===== MATERIAL TO PROCESS =====

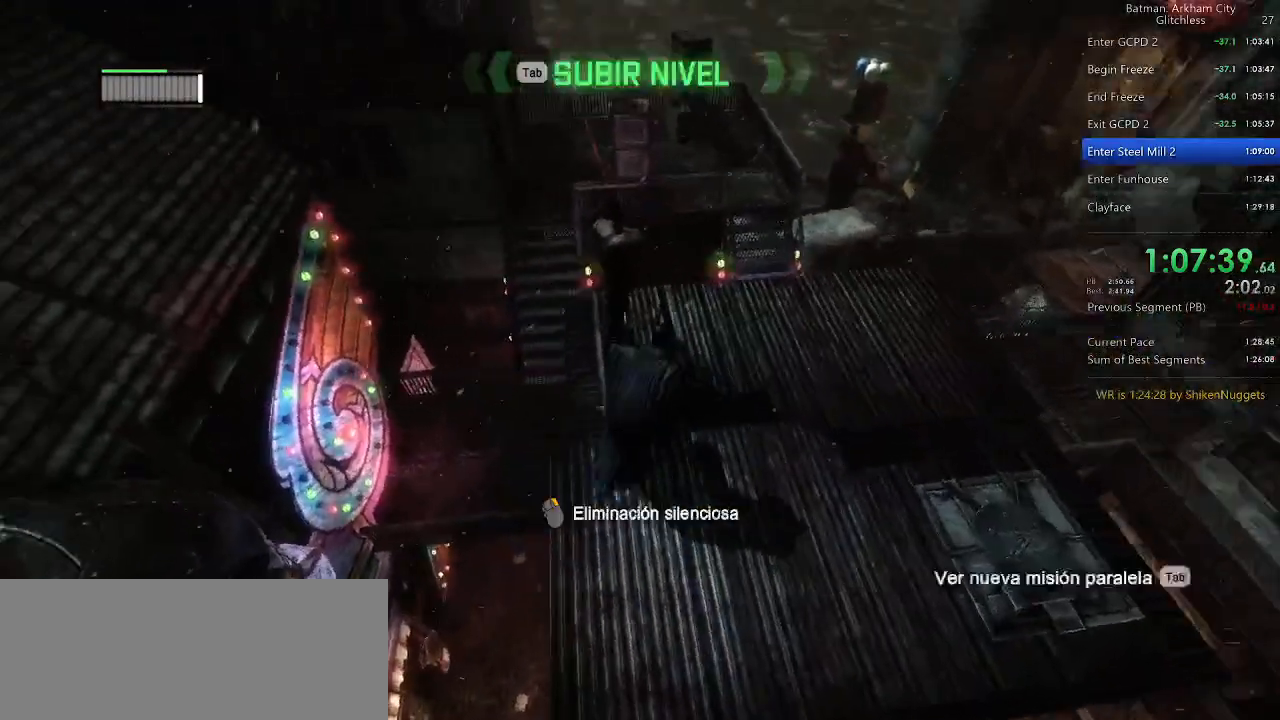
{"keys": ["w"], "mouse": ["left"], "events": [[100, "mouse_right", "down"], [160, "w", "up"], [200, "mouse_right", "up"], [240, "ctrl", "up"], [300, "mouse_left", "down"], [380, "mouse_left", "up"], [420, "w", "down"], [480, "mouse_left", "down"]]}
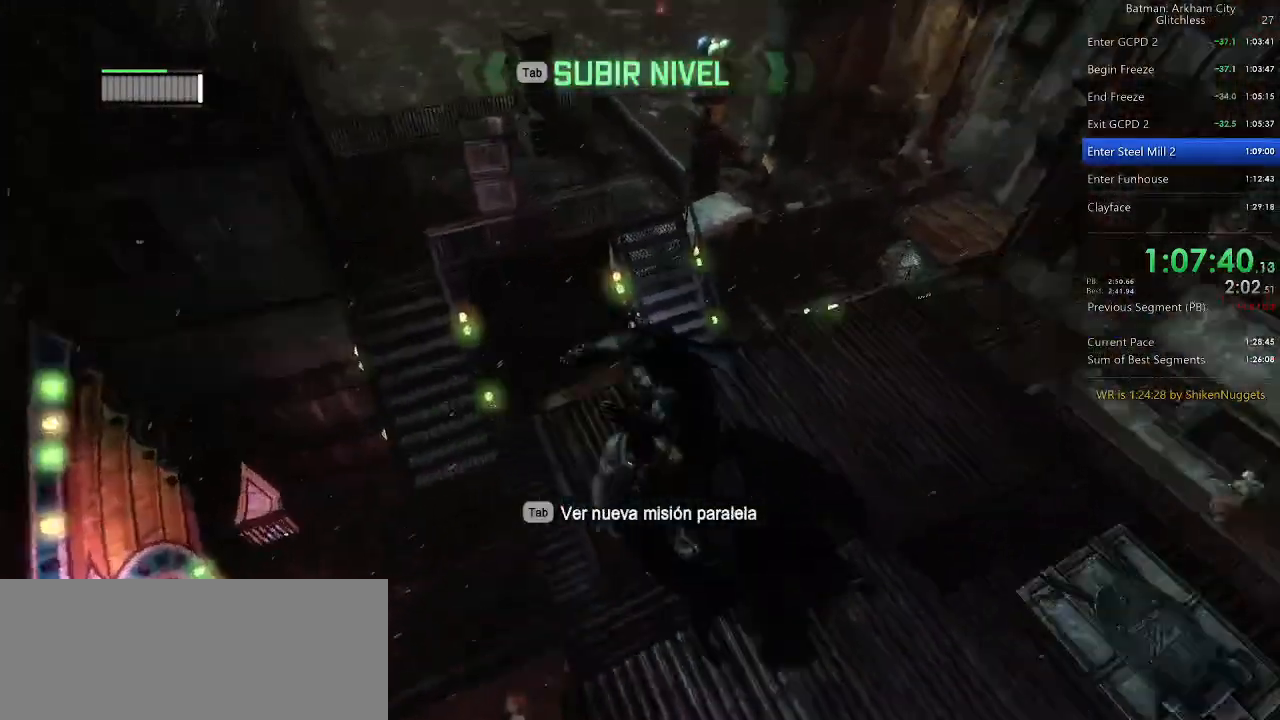
{"keys": ["space", "w"], "mouse": [], "events": [[80, "mouse_left", "up"], [120, "mouse_left", "down"], [220, "mouse_left", "up"], [360, "space", "down"]]}
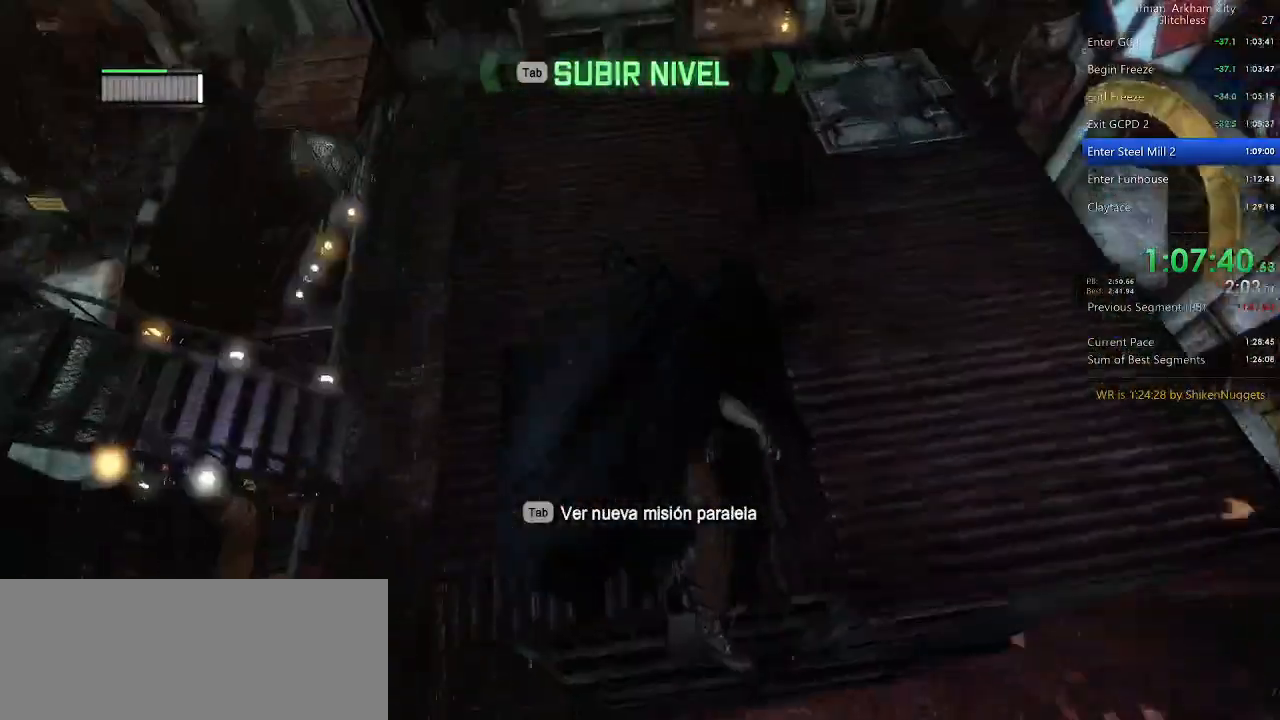
{"keys": ["w"], "mouse": [], "events": [[380, "space", "up"]]}
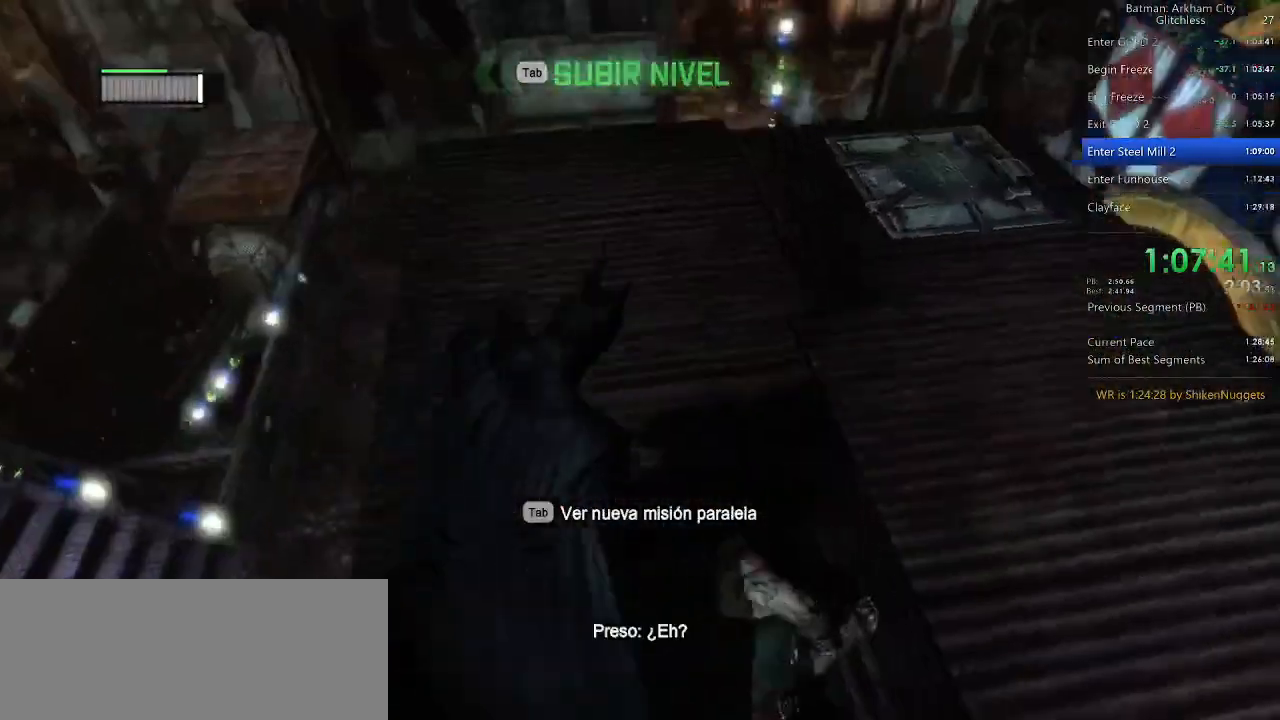
{"keys": ["space", "w"], "mouse": [], "events": [[200, "space", "down"]]}
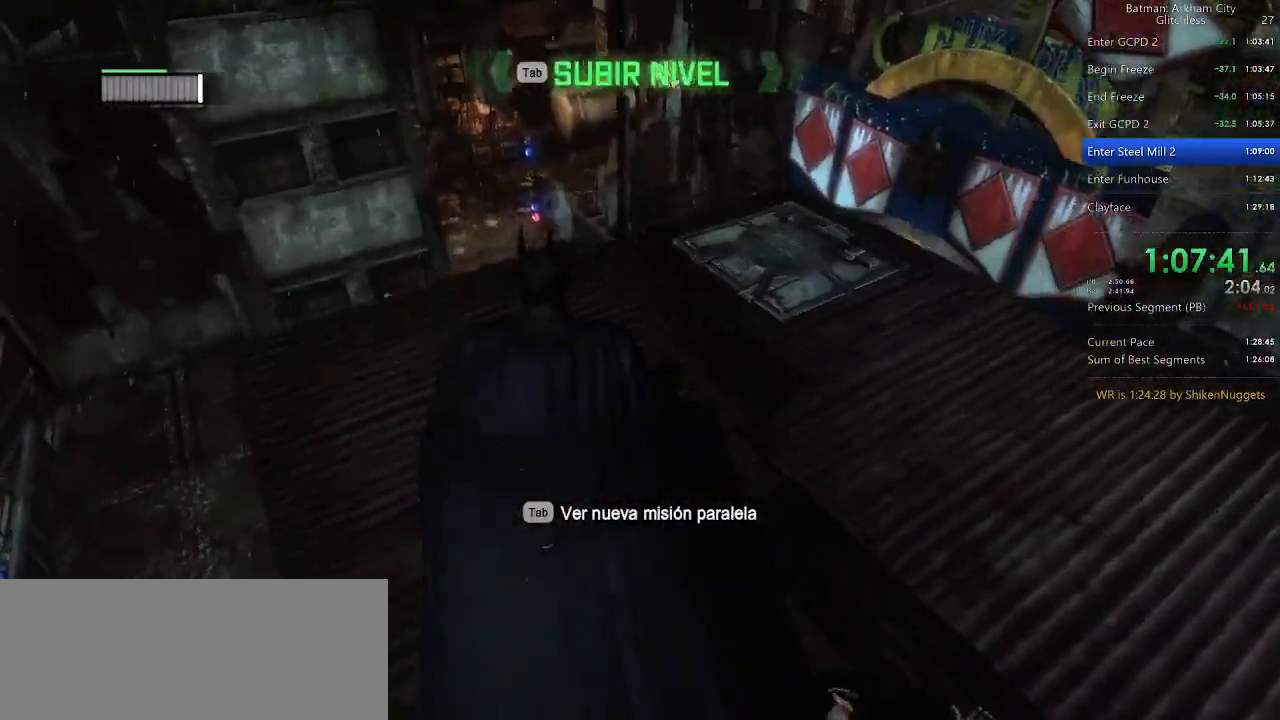
{"keys": [], "mouse": [], "events": [[120, "space", "up"], [360, "w", "up"]]}
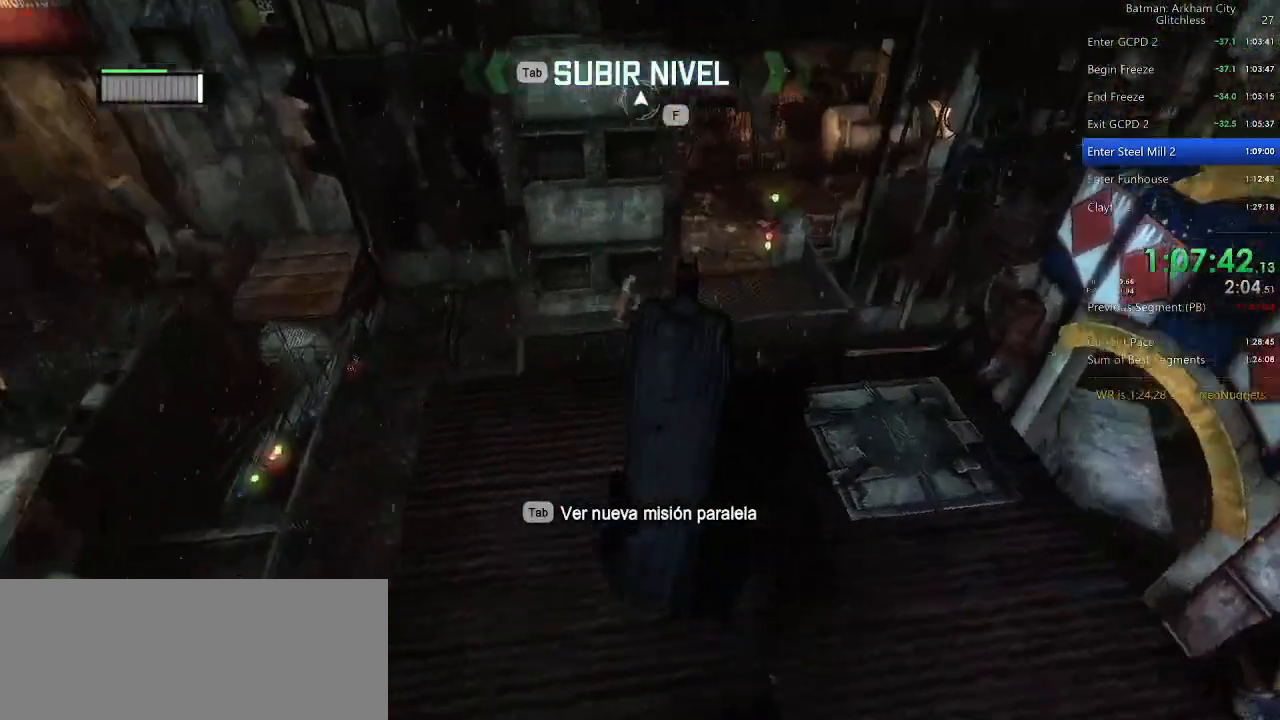
{"keys": [], "mouse": [], "events": [[100, "2", "down"], [180, "2", "up"], [240, "2", "down"], [340, "2", "up"], [380, "2", "down"], [460, "2", "up"]]}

=====

With the pictures left out, return all the material above exactly.

RESPONSE TO THIS TASK:
{"keys": ["w"], "mouse": ["left"], "events": [[100, "mouse_right", "down"], [160, "w", "up"], [200, "mouse_right", "up"], [240, "ctrl", "up"], [300, "mouse_left", "down"], [380, "mouse_left", "up"], [420, "w", "down"], [480, "mouse_left", "down"]]}
{"keys": ["space", "w"], "mouse": [], "events": [[80, "mouse_left", "up"], [120, "mouse_left", "down"], [220, "mouse_left", "up"], [360, "space", "down"]]}
{"keys": ["w"], "mouse": [], "events": [[380, "space", "up"]]}
{"keys": ["space", "w"], "mouse": [], "events": [[200, "space", "down"]]}
{"keys": [], "mouse": [], "events": [[120, "space", "up"], [360, "w", "up"]]}
{"keys": [], "mouse": [], "events": [[100, "2", "down"], [180, "2", "up"], [240, "2", "down"], [340, "2", "up"], [380, "2", "down"], [460, "2", "up"]]}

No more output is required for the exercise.